═══ Listed entries

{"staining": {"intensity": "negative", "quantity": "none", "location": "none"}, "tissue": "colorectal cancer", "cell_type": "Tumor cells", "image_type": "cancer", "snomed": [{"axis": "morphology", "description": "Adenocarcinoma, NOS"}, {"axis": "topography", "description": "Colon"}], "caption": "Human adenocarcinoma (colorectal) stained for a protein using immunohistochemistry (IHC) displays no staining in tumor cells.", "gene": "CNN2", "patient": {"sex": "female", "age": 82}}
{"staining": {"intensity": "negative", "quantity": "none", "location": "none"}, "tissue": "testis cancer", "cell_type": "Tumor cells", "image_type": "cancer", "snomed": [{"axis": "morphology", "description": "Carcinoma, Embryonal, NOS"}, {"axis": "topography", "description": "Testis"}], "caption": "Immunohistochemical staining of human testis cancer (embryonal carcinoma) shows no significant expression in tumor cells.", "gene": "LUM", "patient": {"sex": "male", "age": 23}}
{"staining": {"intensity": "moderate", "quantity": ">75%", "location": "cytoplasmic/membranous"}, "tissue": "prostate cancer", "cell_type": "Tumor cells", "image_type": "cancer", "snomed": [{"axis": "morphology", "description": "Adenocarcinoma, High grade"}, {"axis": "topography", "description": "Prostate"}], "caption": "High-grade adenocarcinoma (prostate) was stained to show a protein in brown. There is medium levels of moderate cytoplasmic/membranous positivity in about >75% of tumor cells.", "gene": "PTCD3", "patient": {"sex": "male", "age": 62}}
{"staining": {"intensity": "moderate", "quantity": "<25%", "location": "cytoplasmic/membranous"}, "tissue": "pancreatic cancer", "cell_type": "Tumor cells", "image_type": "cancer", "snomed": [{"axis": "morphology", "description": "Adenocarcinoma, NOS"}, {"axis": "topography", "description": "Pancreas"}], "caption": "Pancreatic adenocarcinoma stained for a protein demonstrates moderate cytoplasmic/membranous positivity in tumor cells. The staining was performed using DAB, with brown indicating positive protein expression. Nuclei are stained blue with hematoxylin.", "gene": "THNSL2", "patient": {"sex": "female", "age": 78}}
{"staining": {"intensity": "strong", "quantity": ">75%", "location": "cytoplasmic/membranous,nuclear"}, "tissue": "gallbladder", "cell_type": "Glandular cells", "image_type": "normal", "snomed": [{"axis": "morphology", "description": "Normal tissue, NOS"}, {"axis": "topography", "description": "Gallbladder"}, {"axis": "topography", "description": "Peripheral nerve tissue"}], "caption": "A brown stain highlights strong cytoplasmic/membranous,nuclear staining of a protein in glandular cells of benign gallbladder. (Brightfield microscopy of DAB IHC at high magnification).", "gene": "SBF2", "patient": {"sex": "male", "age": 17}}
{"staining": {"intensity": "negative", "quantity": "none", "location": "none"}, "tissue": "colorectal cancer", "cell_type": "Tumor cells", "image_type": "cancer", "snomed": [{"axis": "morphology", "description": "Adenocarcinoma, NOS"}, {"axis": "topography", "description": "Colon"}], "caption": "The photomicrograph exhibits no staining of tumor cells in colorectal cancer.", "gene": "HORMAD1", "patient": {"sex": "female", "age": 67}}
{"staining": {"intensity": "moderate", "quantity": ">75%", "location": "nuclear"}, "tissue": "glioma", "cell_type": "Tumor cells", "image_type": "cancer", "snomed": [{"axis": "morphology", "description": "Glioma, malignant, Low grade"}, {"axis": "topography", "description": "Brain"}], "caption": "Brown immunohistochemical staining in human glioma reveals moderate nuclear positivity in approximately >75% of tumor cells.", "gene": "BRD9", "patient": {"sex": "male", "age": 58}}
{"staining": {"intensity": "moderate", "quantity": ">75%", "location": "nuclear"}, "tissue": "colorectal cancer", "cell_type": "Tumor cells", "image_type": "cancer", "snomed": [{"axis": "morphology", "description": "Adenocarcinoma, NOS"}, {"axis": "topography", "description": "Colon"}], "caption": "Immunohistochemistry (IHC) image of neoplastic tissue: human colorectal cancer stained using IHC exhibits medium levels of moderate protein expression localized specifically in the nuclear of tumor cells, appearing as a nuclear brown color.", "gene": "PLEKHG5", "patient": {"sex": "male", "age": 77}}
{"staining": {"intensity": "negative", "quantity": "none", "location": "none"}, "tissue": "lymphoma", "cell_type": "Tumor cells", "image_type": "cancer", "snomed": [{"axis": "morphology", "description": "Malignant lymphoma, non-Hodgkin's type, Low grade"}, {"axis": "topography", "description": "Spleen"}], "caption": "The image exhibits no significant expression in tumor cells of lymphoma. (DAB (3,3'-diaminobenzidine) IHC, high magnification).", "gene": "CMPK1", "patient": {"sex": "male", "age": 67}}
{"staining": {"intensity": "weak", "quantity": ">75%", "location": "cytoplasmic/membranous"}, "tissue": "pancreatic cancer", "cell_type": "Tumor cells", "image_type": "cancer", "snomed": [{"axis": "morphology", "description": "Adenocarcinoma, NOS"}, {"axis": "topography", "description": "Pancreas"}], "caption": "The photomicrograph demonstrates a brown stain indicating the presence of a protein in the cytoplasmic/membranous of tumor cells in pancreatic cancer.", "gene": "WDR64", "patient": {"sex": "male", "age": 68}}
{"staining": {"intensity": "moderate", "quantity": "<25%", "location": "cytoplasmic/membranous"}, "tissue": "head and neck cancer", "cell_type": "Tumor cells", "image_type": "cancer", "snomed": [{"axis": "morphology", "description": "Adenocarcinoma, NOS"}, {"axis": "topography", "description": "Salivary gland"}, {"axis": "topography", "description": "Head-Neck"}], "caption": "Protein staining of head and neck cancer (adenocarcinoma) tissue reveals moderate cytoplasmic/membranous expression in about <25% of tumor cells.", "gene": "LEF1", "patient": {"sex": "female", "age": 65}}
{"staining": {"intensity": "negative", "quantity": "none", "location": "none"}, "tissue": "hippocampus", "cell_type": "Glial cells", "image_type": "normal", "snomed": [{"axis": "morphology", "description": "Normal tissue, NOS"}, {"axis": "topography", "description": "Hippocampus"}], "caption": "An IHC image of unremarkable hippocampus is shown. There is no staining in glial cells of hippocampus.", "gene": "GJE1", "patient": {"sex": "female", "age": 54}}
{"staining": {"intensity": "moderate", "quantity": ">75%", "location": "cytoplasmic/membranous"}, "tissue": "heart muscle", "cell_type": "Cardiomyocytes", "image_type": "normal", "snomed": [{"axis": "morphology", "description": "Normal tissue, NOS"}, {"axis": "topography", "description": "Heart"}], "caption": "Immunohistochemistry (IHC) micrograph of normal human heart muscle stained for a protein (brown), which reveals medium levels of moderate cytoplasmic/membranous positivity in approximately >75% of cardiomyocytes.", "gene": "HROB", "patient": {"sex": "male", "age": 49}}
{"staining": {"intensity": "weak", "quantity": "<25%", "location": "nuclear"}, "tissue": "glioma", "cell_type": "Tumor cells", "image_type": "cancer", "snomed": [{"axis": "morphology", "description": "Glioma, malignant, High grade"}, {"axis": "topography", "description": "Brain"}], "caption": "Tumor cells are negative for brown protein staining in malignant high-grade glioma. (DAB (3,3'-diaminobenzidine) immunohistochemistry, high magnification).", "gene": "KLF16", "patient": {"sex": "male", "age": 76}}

══════

Problem requirements –
Set down exactly the lines of the data above, beginning with the line that has "photomicrograph exhibits no" and ending with the line that has "(IHC) image of", and no others.

Answer space –
{"staining": {"intensity": "negative", "quantity": "none", "location": "none"}, "tissue": "colorectal cancer", "cell_type": "Tumor cells", "image_type": "cancer", "snomed": [{"axis": "morphology", "description": "Adenocarcinoma, NOS"}, {"axis": "topography", "description": "Colon"}], "caption": "The photomicrograph exhibits no staining of tumor cells in colorectal cancer.", "gene": "HORMAD1", "patient": {"sex": "female", "age": 67}}
{"staining": {"intensity": "moderate", "quantity": ">75%", "location": "nuclear"}, "tissue": "glioma", "cell_type": "Tumor cells", "image_type": "cancer", "snomed": [{"axis": "morphology", "description": "Glioma, malignant, Low grade"}, {"axis": "topography", "description": "Brain"}], "caption": "Brown immunohistochemical staining in human glioma reveals moderate nuclear positivity in approximately >75% of tumor cells.", "gene": "BRD9", "patient": {"sex": "male", "age": 58}}
{"staining": {"intensity": "moderate", "quantity": ">75%", "location": "nuclear"}, "tissue": "colorectal cancer", "cell_type": "Tumor cells", "image_type": "cancer", "snomed": [{"axis": "morphology", "description": "Adenocarcinoma, NOS"}, {"axis": "topography", "description": "Colon"}], "caption": "Immunohistochemistry (IHC) image of neoplastic tissue: human colorectal cancer stained using IHC exhibits medium levels of moderate protein expression localized specifically in the nuclear of tumor cells, appearing as a nuclear brown color.", "gene": "PLEKHG5", "patient": {"sex": "male", "age": 77}}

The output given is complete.